AES, the Virginia-based global power producer, has agreed to buy DPL, a regional energy company, in a transaction valued, on an enterprise basis, at $4.7bn.
Under the terms of the deal, announced on Wednesday, AES will pay $30 per share in cash to DPL shareholders, for a total of $3.5bn for the equity, and assume $1.2bn in net debt. The purchase price represents close to a 9 per cent premium to DPL’s closing stock price of $27.59 on Tuesday.
EDITOR’S CHOICE
The deal follows a string of moves in recent months as the sprawling US power sector, of some 250 midsize and large utilities and distribution companies, attempts to consolidate.
The process has been difficult; regulators have scuppered previous merger attempts by utilities, making companies uncomfortable about their own prospects.
FPL, which owns Florida’s largest utility, abandoned a $11.4bn takeover attempt of Constellation Energy group in 2006 after a face-off with regulators in Maryland, where Constellation is based. Exelon, a utility based in Chicago, dropped its plan in 2006 to buy Public Service Enterprise Group of New Jersey amid concerns by regulators in that state.
In both cases, legislators raised concerns that the combined utility groups could lead to higher power rates.

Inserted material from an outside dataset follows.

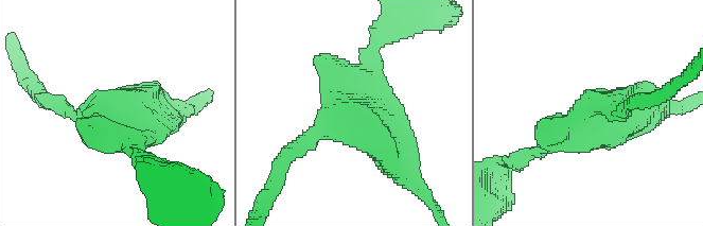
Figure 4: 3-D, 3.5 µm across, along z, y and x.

Activity picked up again this past year, however, when Duke Energy announced its $13.8bn takeover of Progress Energy and Northeast Utilitiesannounced its acquisition of Nstar for $4.1bn in shares.
Paul Hanrahan, AES president and chief executive, said: “We are concentrating our growth efforts in a few key markets, including the US utility sector, where we see opportunities to leverage our global platform of 40,500MW and 11.5m utility customers’’.
He expects the acquisition of DPL to benefit from the regional scale provided by its nearby utility business at Indianapolis Power & Light. DPL serves more than 500,000 customers in West Central Ohio.
DPL will remain a standalone business, with local management and corporate functions, but it will be able to leverage the expertise and resources of AES’ global portfolio. DPL headquarters will remain in Dayton, and the company will continue to use the local name.
The deal remains subject to approval of DPL shareholders and state and federal regulators. AES expects approvals within six to nine months.
AES has committed bridge financing in place from Bank of America Merrill Lynch. Financing will include a combination of non-recourse debt, the re-issuance of corporate debt at AES that was temporarily paid down in 2010, and cash on hand.
AES shares rose more than 2 per cent, to $12.75, before the market opened. Shares of DPL soared 8 per cent to $29.92.
Bank of America Merrill Lynch acted as financial adviser, and Skadden, Arps, Slate, Meagher & Flom served as legal counsel to AES. DPL’s financial adviser on the transaction was UBS Investment Bank, and its legal adviser was Cadwalader, Wickersham & Taft.